A senior official of a prominent IPL team said on the condition of anonymity- the current eight franchises are earning well every year. Therefore, they will get much more evaluation than GT, which is still in loss. It is true that GT is still a new team and has not started earning profits. In contrast, the old teams have been doing well for years and also have a big fan base. Therefore, these teams are more attractive for investors. Some IPL franchises have created a strong global brand by purchasing teams in the Cricket League outside India.

IPL franchise owners, including Reliance Industries, Sun TV Network, RPSG Group, JSW GMR Cricket and Shah Rukh Khan’s Knight Riders, have achieved franchises in the Cricket League in South Africa, UAE, England and America. An executive said- This diversification not only strengthens their brand, but also provides the required scale to consider being listed in the stock market. This means that these teams are now making their identity not only in India but all over the world. This further enhances their brand value.

Santosh N, managing partner of Valuction Service Provider D&P Advisory, said that the GT deal of Torrent Group has set up a new benchmark for IPL team valuation. He said- If Gujarat Titans can get such a high price after a few years, other franchisees will follow it in terms of attracting investors. Ajimon Francis, managing director of Brand Finance India, said Torrent achieved a majority stake in GT at premium, and a similar premium could be applied to other teams.

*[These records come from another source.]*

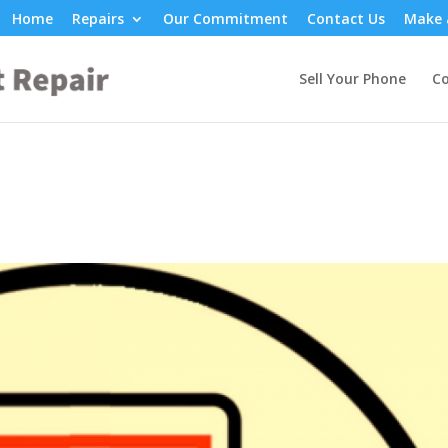
Home
Repairs
Our Commitment
Contact Us
Make 
Sell Your Phone
Co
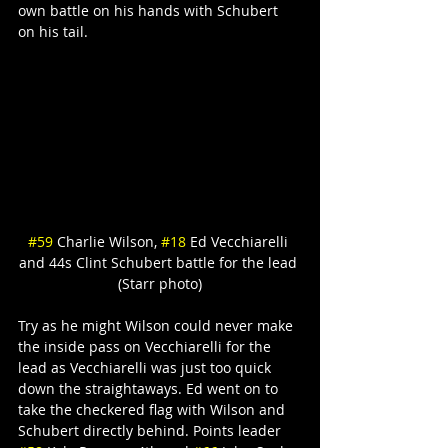
own battle on his hands with Schubert 
on his tail.
#59
 Charlie Wilson, 
#18
 Ed Vecchiarelli 
and 44s Clint Schubert battle for the lead 
(Starr photo)
Try as he might Wilson could never make 
the inside pass on Vecchiarelli for the 
lead as Vecchiarelli was just too quick 
down the straightaways. Ed went on to 
take the checkered flag with Wilson and 
Schubert directly behind. Points leader 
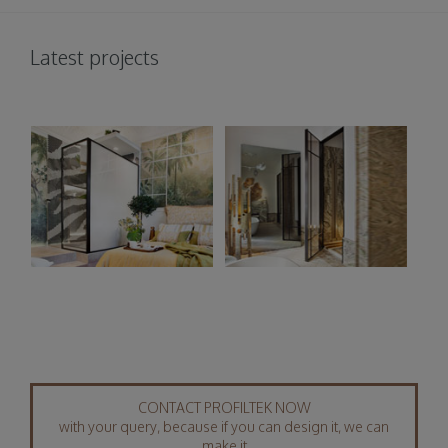
Latest projects
CONTACT PROFILTEK NOW
with your query, because if you can design it, we can
make it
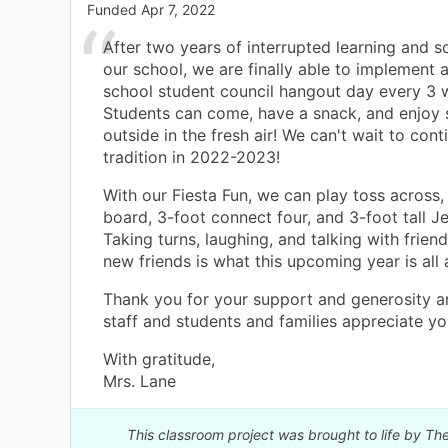
Funded
Apr 7, 2022
After two years of interrupted learning and so
our school, we are finally able to implement a
school student council hangout day every 3 
Students can come, have a snack, and enjo
outside in the fresh air! We can't wait to cont
tradition in 2022-2023!
With our Fiesta Fun, we can play toss across,
board, 3-foot connect four, and 3-foot tall 
Taking turns, laughing, and talking with frie
new friends is what this upcoming year is all 
Thank you for your support and generosity 
staff and students and families appreciate yo
With gratitude,
Mrs. Lane
This classroom project was brought to life by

He said- Most of the big team brands are now global brands in many geographical areas and in many commercial forms. Several firms, including Holiehan Loki, Brand Finance and D&P Advisory, have evaluated the IPL brand over $ 10 billion, estimated in 2024 ranging from $ 10 billion to $ 16 billion. This bounce in the brand value by the Board of Control for Cricket in India (BCCI) in 2022 with the Dizney Star India and Viacom 18 (which has now merged) with media rights deal of Rs 48,390 crore and with companies like Tata Sons, My11CIRCLE, CEAT and Angelone with companies Multi-yearly sponsorship deals worth Rs 4,000 crore.

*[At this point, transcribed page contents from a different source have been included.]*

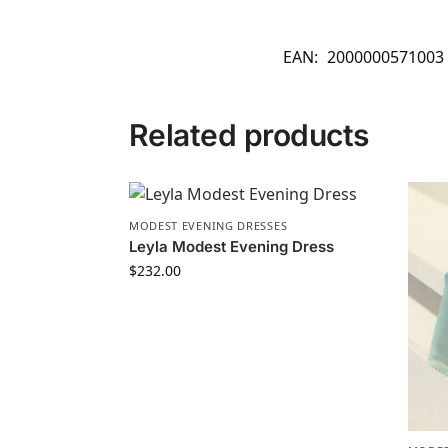
EAN:
2000000571003
Related products
MODEST EVENING DRESSES
Leyla Modest Evening Dress
$
232.00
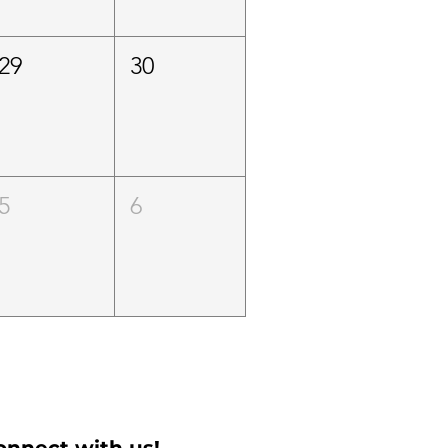
29
30
5
6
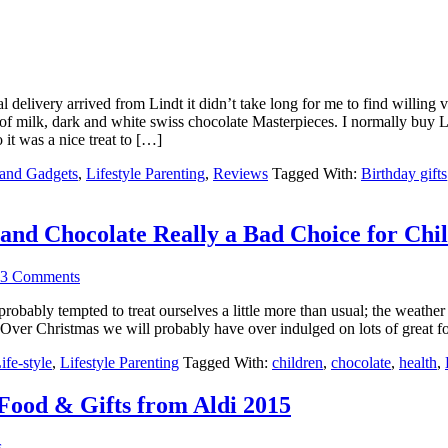
 delivery arrived from Lindt it didn’t take long for me to find willing v
 of milk, dark and white swiss chocolate Masterpieces. I normally buy L
 it was a nice treat to […]
 and Gadgets
,
Lifestyle Parenting
,
Reviews
Tagged With:
Birthday gifts
and Chocolate Really a Bad Choice for Chi
3 Comments
 probably tempted to treat ourselves a little more than usual; the weath
s. Over Christmas we will probably have over indulged on lots of great 
ife-style
,
Lifestyle Parenting
Tagged With:
children
,
chocolate
,
health
,
ood & Gifts from Aldi 2015
s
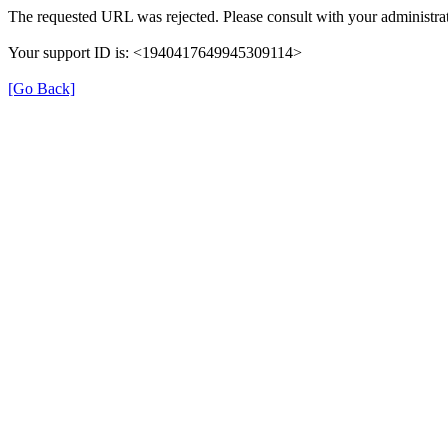
The requested URL was rejected. Please consult with your administrat
Your support ID is: <1940417649945309114>
[Go Back]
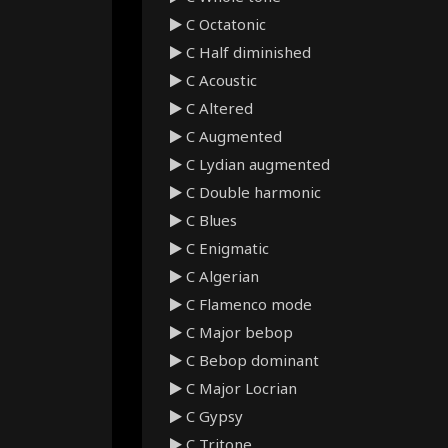
C Octatonic
C Half diminished
C Acoustic
C Altered
C Augmented
C Lydian augmented
C Double harmonic
C Blues
C Enigmatic
C Algerian
C Flamenco mode
C Major bebop
C Bebop dominant
C Major Locrian
C Gypsy
C Tritone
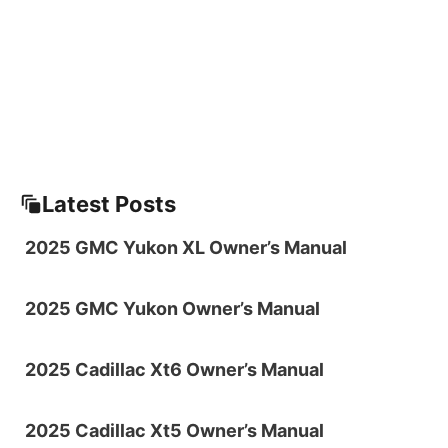
Latest Posts
2025 GMC Yukon XL Owner’s Manual
2025 GMC Yukon Owner’s Manual
2025 Cadillac Xt6 Owner’s Manual
2025 Cadillac Xt5 Owner’s Manual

According to the financial data of the tofler, the joint revenue of ten IPL franchisees increased to Rs 6,797 crore in FY 24 to Rs 6,797 crore as compared to the previous year’s Rs 3,082 crore. Despite an increase in the evaluation of IPL franchise, Francis of Brand Finance believes that no franchise will sell a majority stake, and even those who want to reduce will only sell minority stakes because most of the owner will sell the teams to control the teams Want He said- Some small offers for cells may be secretly with new investors to change the first one.

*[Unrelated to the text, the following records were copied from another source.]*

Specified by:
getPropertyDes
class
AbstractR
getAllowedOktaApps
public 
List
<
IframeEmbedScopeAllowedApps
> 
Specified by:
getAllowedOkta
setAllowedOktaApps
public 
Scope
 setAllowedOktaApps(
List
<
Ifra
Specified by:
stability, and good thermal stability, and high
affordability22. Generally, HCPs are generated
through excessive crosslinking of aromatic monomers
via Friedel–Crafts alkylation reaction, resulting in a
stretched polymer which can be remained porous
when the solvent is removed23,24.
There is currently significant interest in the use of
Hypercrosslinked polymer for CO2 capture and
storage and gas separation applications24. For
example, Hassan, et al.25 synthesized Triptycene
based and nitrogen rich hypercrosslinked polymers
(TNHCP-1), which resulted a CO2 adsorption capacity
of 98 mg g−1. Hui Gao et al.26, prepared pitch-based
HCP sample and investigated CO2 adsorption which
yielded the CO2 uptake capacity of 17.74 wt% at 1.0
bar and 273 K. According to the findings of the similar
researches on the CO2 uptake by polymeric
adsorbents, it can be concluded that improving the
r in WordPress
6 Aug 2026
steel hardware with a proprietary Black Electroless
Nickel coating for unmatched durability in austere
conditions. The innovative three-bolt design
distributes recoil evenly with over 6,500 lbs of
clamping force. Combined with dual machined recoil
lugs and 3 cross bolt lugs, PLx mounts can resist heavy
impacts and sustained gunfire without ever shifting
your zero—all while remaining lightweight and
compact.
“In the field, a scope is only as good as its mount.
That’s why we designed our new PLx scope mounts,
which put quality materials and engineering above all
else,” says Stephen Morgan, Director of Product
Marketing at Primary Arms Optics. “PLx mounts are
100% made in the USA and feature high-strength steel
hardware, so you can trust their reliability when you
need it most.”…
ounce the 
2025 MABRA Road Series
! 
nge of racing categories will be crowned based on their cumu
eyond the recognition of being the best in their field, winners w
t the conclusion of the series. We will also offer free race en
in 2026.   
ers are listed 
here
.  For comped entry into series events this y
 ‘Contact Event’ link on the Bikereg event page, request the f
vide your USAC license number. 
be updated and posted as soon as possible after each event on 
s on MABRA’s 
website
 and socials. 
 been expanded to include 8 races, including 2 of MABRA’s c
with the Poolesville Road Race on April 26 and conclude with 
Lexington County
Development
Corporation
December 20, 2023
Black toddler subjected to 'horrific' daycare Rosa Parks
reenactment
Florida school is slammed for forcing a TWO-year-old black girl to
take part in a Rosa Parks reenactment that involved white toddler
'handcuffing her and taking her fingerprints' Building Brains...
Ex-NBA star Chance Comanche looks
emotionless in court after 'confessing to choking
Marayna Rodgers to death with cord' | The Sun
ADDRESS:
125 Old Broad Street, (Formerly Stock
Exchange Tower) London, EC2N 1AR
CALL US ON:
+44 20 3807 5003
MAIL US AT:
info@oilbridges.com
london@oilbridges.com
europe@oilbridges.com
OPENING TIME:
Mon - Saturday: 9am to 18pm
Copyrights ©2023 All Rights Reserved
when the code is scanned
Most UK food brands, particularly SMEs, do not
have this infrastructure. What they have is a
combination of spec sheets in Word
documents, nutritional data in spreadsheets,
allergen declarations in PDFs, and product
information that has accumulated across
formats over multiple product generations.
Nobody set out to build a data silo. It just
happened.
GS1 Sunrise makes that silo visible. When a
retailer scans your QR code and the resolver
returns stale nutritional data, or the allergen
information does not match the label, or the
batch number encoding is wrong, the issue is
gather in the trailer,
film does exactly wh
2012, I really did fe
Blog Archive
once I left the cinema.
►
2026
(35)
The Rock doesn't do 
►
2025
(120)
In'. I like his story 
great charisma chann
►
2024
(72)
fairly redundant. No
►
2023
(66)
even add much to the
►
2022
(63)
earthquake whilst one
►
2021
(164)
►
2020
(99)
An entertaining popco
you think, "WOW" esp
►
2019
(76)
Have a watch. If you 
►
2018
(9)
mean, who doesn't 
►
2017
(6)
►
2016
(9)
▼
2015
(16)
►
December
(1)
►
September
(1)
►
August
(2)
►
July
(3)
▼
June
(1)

An example is PE firm Redbird Capital Partners who are allegedly looking to sell their stake in Rajasthan Royals at premium. According to Santosh, some factors carrying these values ​​up include FOMO (Fear of Missing Out) effect, as many investors and large corporates are pursuing limited number of properties. He said- IPL is a trophy asset and comes with ‘the right to Hankane’, and you are ready to pay the premium for it. Due to the limited properties available, the price at which they may have a transaction may be much higher than their actual internal value.